• **GOAL OF THE EXERCISE**: Recast the listing below as a Markdown table with the columns Row and Line, one numbered row per nonblank line. Leave the pictures out.

• **DATA LISTING**:

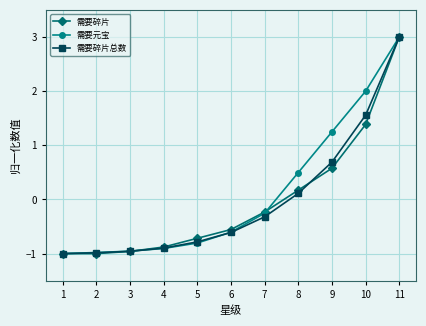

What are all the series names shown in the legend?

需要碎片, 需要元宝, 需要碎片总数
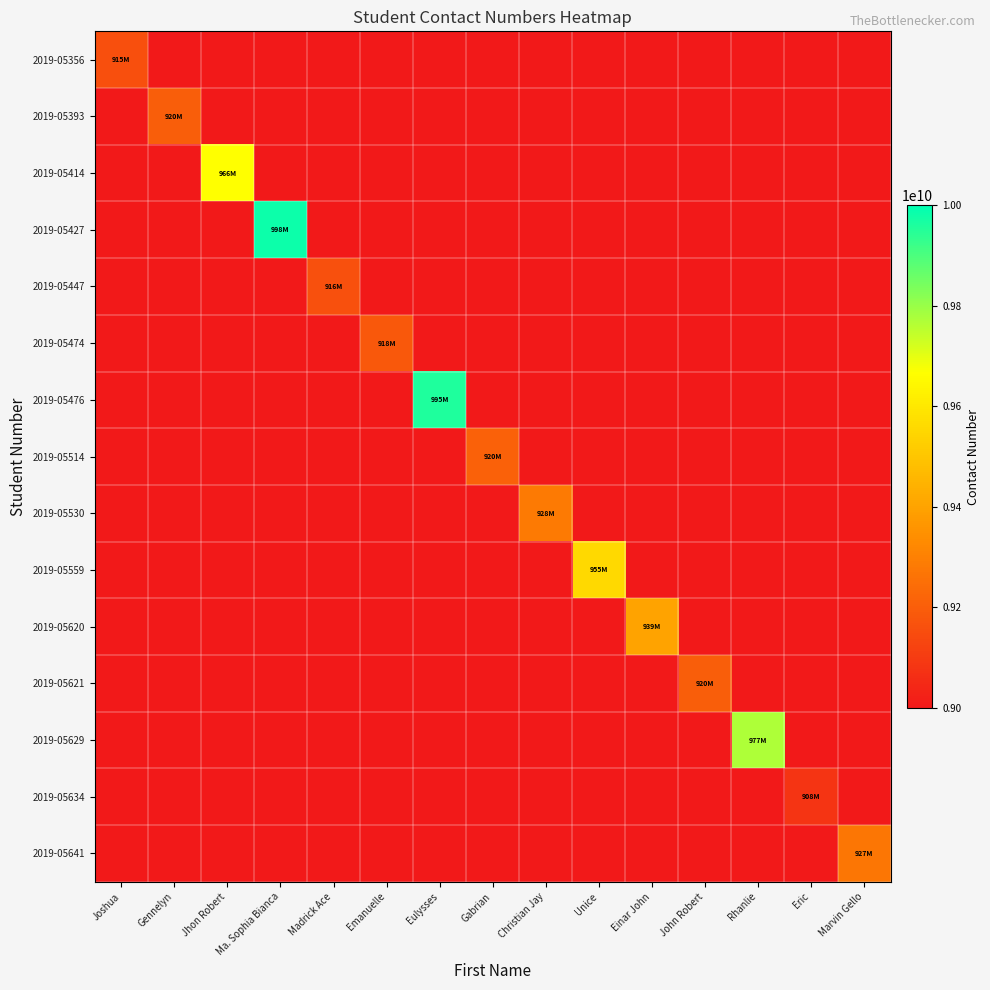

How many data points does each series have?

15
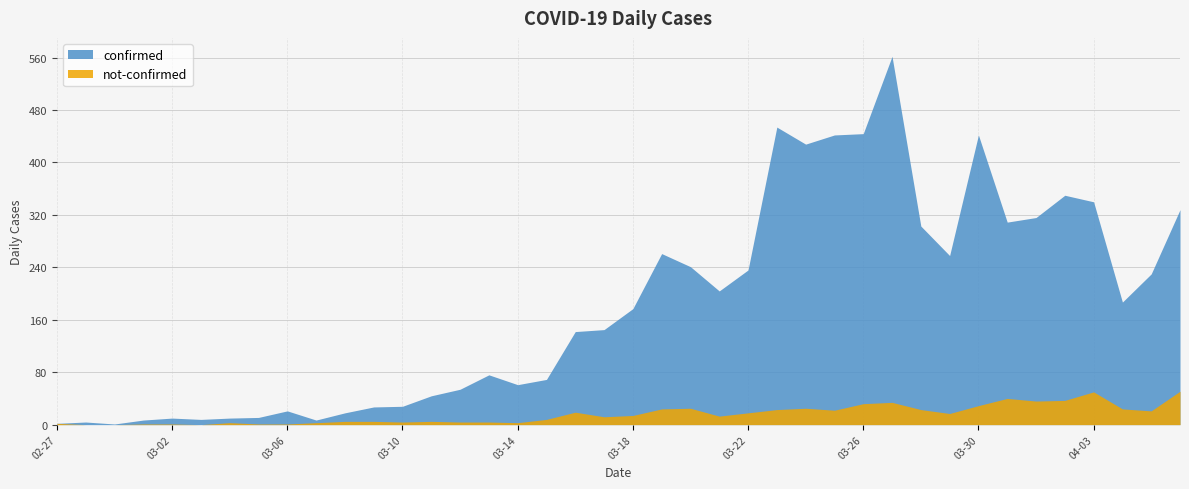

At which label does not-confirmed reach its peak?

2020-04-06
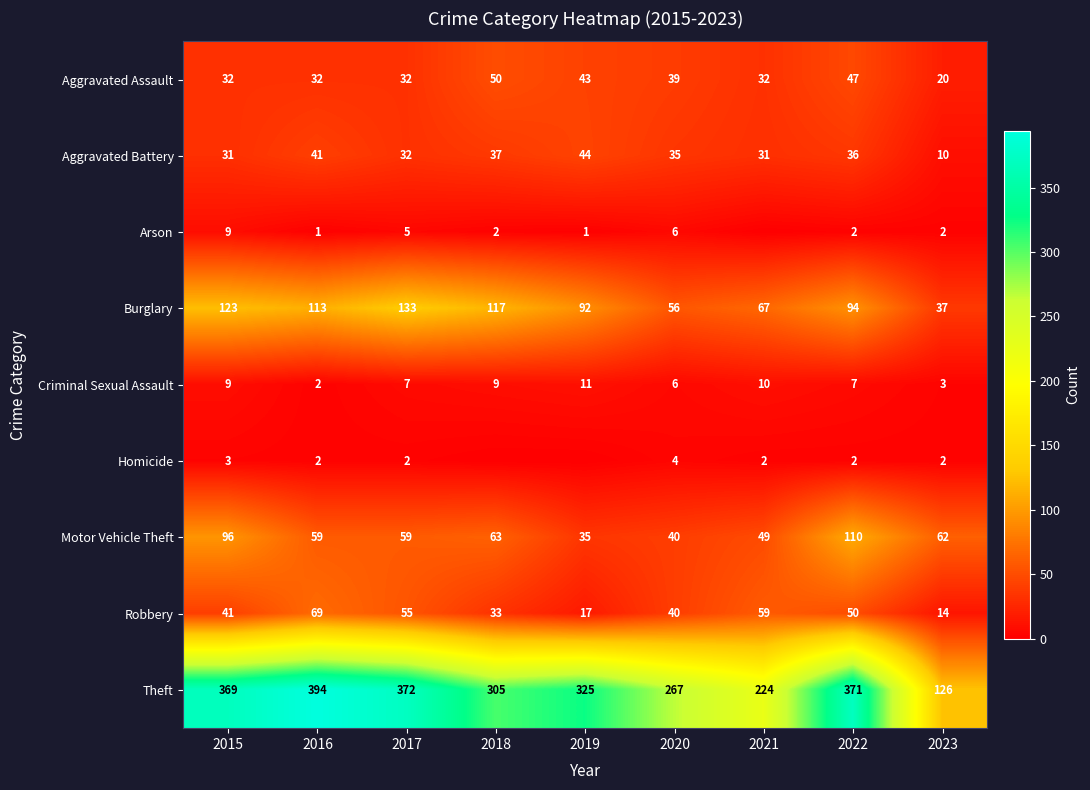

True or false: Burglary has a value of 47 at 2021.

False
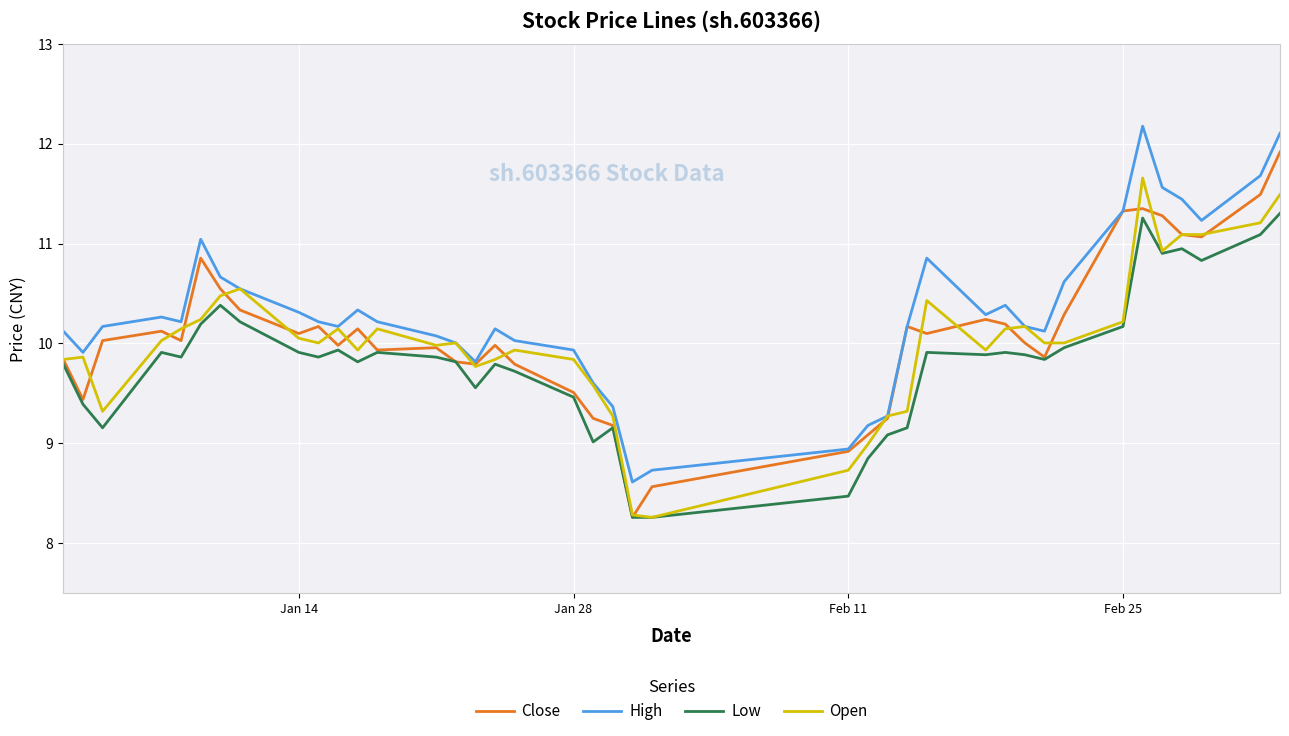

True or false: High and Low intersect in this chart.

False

• **RESULT OF THIS EXERCISE**:
| Row | Line |
|---|---|
| 1 | What are all the series names shown in the legend? |
| 2 | 需要碎片, 需要元宝, 需要碎片总数 |
| 3 | How many data points does each series have? |
| 4 | 15 |
| 5 | At which label does not-confirmed reach its peak? |
| 6 | 2020-04-06 |
| 7 | True or false: Burglary has a value of 47 at 2021. |
| 8 | False |
| 9 | True or false: High and Low intersect in this chart. |
| 10 | False |